Qu’y avait-il d’impossible à ce qu’il eût épousé, là-bas, une jeune fille riche qui lui eût apporté, en guise de dot, une maison en pleine prospérité ? On a vu tant de rois épouser des bergères que l’on peut bien voir une petite princesse se marier avec un berger. C’était cela. La mère Clergot en était sûre :
— Allez, madame ! Je vous donne ma parole d’honneur que, pour une Parisienne riche, elle n’est pas fière. Elle m’aide à faire la cuisine, et elle ne voudrait pas pour rien au monde que je m’occupe de leur chambre. C’est elle qui la balaie tous les matins. Elle ne veut même pas que j’y entre.

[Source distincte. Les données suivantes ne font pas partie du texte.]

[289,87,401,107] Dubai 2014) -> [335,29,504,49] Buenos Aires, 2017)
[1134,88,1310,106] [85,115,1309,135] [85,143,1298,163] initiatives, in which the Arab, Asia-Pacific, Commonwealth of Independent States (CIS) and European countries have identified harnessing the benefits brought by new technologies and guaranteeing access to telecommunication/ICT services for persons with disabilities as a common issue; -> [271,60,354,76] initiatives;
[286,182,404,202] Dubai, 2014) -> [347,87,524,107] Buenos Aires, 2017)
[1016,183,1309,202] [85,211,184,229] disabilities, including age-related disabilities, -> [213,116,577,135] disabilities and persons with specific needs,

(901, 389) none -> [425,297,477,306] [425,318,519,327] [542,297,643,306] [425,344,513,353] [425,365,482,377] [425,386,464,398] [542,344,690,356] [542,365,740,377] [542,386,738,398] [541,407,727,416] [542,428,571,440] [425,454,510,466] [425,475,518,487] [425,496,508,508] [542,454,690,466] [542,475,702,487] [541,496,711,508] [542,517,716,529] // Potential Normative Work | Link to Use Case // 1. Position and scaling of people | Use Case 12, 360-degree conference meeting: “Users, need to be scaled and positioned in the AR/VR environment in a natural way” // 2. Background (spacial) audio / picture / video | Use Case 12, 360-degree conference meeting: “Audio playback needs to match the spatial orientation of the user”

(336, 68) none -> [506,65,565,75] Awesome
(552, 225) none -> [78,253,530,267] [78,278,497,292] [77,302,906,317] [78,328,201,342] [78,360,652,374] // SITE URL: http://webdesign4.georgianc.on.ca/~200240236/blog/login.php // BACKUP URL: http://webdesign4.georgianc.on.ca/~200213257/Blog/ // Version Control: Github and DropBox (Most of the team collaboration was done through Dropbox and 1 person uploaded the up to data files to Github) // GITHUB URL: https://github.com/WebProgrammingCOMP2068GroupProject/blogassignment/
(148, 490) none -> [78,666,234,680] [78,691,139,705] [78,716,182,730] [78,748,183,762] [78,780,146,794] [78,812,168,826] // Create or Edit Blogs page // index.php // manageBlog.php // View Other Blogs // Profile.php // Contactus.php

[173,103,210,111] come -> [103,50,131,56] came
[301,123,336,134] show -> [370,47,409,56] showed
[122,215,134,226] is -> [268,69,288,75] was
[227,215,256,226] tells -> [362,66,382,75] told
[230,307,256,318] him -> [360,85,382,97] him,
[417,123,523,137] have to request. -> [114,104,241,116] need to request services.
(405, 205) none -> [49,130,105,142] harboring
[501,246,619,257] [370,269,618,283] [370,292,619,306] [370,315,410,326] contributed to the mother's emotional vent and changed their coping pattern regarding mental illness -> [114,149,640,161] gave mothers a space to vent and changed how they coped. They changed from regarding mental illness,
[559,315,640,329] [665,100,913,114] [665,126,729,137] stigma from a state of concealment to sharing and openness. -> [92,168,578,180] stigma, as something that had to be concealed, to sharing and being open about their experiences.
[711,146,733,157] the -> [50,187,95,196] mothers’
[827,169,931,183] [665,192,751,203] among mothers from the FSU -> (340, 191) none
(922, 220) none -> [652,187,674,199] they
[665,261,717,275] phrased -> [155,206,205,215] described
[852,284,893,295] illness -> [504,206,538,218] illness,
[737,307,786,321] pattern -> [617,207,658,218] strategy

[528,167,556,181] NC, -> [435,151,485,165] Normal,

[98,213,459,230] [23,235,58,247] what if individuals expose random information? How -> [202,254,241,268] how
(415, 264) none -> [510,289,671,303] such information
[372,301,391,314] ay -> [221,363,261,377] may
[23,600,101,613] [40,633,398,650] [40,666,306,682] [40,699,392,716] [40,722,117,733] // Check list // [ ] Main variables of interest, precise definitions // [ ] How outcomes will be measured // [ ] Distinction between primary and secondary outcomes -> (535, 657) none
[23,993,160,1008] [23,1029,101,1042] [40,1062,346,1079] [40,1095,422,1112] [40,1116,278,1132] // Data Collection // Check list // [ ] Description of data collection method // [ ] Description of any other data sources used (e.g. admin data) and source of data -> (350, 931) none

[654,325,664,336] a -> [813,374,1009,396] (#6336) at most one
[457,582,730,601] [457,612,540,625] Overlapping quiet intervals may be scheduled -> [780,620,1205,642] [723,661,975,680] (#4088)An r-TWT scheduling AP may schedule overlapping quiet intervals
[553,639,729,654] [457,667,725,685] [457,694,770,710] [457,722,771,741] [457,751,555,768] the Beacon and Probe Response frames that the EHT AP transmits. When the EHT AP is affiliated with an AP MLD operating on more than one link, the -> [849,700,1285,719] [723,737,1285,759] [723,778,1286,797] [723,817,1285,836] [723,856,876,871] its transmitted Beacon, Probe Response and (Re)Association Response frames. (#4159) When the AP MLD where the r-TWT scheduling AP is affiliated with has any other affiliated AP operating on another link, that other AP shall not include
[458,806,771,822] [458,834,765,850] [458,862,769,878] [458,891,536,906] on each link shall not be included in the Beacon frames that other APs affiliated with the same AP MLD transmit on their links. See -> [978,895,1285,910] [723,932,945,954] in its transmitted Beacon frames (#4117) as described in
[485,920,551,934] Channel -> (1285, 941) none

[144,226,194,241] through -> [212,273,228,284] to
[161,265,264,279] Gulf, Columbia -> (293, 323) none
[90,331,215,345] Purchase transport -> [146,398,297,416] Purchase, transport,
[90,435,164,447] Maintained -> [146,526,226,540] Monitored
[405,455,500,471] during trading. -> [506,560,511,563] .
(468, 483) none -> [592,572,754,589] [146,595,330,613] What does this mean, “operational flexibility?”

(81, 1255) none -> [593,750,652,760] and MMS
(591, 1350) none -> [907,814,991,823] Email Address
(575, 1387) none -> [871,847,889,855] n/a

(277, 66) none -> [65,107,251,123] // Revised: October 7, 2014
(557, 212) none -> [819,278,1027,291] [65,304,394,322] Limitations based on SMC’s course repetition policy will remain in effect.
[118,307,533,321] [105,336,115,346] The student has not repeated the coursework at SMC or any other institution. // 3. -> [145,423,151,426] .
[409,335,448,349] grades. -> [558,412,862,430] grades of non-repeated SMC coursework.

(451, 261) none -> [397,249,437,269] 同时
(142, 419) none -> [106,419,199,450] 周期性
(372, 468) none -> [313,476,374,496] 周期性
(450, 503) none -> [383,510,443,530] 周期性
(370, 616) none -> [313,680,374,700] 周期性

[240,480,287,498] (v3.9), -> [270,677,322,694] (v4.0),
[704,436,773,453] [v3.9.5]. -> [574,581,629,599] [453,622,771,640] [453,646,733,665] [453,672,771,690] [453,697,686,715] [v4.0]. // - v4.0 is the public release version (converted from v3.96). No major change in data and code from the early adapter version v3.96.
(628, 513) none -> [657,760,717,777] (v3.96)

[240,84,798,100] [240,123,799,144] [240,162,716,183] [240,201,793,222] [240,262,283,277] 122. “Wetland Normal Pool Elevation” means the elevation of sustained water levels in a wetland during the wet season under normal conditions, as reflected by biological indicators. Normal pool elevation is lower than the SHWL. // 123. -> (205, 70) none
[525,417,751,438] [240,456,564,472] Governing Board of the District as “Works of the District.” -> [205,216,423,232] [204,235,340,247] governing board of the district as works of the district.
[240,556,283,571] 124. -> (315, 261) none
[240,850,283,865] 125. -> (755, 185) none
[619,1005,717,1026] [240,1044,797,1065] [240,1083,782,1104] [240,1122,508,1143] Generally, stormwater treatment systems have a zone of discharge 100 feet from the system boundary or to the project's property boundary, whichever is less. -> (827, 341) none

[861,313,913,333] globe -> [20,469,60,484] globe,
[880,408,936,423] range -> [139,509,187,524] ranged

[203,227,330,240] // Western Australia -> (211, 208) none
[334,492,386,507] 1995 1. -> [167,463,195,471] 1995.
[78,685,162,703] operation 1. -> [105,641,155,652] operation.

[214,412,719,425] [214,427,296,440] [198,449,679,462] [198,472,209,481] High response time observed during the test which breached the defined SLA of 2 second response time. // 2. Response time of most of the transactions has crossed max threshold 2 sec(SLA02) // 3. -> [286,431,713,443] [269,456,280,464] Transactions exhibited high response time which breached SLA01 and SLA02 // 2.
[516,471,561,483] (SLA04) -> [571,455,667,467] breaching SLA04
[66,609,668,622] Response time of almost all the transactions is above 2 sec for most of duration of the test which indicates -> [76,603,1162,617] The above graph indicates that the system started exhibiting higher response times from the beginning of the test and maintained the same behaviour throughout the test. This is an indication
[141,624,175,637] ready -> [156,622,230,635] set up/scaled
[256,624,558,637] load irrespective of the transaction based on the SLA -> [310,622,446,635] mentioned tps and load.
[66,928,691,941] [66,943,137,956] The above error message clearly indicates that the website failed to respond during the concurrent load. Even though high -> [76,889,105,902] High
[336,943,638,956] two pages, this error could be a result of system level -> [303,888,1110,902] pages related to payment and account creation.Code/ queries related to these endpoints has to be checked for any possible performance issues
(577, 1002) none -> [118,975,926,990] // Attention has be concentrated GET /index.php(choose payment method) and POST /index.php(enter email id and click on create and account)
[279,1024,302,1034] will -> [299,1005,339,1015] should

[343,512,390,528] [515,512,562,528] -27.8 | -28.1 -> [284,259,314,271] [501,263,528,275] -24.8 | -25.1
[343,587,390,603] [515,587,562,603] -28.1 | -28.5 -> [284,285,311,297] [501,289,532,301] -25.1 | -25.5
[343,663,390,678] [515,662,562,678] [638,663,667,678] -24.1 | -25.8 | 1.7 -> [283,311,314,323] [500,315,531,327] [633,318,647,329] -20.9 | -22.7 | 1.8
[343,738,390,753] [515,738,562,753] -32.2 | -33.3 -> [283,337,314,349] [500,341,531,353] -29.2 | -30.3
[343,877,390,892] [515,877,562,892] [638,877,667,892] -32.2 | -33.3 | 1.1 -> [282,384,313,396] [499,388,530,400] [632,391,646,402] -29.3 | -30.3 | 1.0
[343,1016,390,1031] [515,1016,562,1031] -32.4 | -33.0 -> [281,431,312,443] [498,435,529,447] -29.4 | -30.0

On la laissait parler ; on faisait semblant de penser comme elle, surtout les commerçants chez qui elle laissait de l’argent. Certes, eux, ils ne demandaient pas mieux que « la femme du Louis » ne fût pas fière, ni que le Louis se fût enrichi à Paris, puisqu’il venait ici dépenser une partie de sa fortune. Mais il fallait compter avec les jaloux, avec ceux qui voient, de quelqu’un qui s’élève, l’ombre que, même de loin, il projette sur eux. Ils ne trouvaient pas naturel que le fils Clergot se fût, si vite et si bien, débrouillé à Paris. Pourtant, ils n’auraient pas dû lui en vouloir, car lui non plus n’était pas fier. A chaque personne qu’il rencontrait, c’étaient des coups de chapeau, des poignées de mains à n’en plus finir, et des questions sur la santé et — vous le pensez bien ! — sur les affaires. Il semblait pénétré de respect pour les dames d’un certain âge, à qui jamais il ne parlait que chapeau bas. Elles étaient toujours obligées de lui dire :
— Mais, voyons, Louis, couvre-toi donc !
Aussi avaient-elles pour lui beaucoup d’estime.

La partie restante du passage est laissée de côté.